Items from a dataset

:::

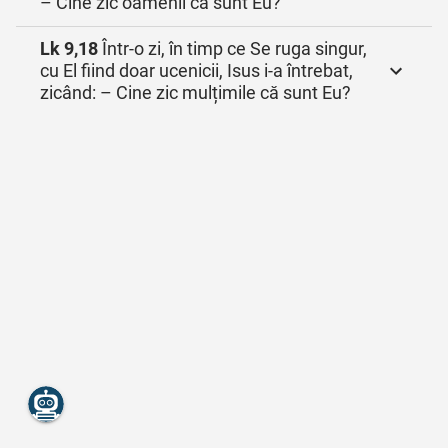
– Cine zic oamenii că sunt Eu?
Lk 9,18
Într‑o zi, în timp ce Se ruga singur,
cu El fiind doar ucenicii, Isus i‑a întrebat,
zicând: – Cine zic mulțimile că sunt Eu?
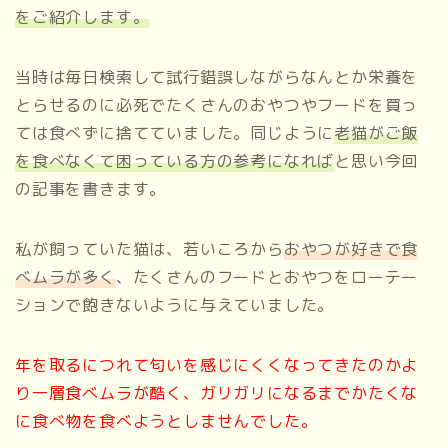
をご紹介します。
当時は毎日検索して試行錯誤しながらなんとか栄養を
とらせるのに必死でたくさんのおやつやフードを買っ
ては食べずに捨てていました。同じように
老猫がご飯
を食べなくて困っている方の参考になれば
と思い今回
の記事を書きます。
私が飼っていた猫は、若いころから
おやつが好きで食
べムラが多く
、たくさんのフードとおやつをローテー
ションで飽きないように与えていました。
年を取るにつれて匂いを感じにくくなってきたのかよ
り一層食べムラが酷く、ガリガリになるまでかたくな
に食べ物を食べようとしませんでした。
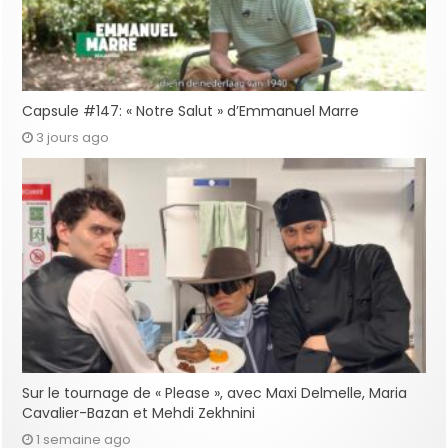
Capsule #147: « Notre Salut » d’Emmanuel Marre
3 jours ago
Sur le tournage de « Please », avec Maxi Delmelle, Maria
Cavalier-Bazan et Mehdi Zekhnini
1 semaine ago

:::

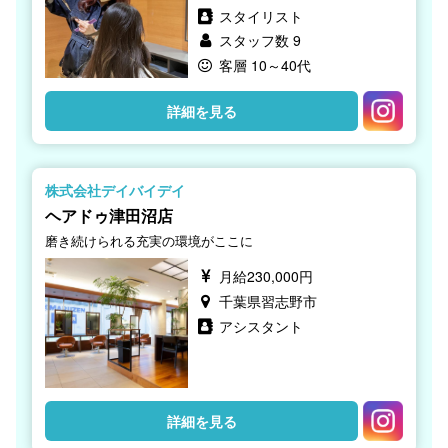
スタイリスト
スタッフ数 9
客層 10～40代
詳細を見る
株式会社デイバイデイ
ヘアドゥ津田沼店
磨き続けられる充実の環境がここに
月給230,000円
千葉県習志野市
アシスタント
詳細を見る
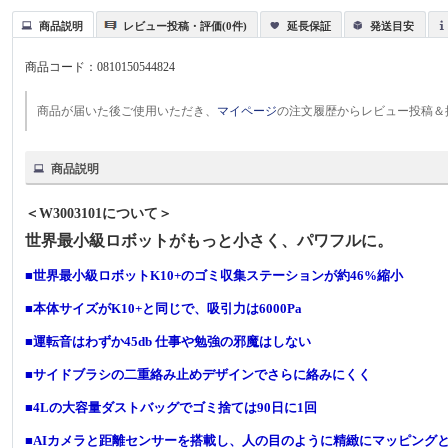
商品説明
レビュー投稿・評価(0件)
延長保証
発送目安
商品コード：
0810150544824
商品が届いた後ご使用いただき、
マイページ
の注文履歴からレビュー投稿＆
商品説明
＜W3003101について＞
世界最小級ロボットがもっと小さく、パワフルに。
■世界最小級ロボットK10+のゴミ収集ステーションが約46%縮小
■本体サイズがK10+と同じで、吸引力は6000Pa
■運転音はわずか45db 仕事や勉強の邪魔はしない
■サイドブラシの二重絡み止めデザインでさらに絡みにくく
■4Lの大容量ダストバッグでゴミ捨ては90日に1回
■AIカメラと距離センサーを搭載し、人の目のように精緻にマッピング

:::

(Exercise directions):
Please reproduce the part of the material that opens with the line containing "oamenii că sunt Eu?" and closes with the line containing "に食べ物を食べようとしませんでした。", swapping "おやつ" for "お菓子" and leaving everything else unchanged. Leave the pictures out of your answer.

(Exercise solution):
– Cine zic oamenii că sunt Eu?
Lk 9,18
Într‑o zi, în timp ce Se ruga singur,
cu El fiind doar ucenicii, Isus i‑a întrebat,
zicând: – Cine zic mulțimile că sunt Eu?
をご紹介します。
当時は毎日検索して試行錯誤しながらなんとか栄養を
とらせるのに必死でたくさんのお菓子やフードを買っ
ては食べずに捨てていました。同じように
老猫がご飯
を食べなくて困っている方の参考になれば
と思い今回
の記事を書きます。
私が飼っていた猫は、若いころから
お菓子が好きで食
べムラが多く
、たくさんのフードとお菓子をローテー
ションで飽きないように与えていました。
年を取るにつれて匂いを感じにくくなってきたのかよ
り一層食べムラが酷く、ガリガリになるまでかたくな
に食べ物を食べようとしませんでした。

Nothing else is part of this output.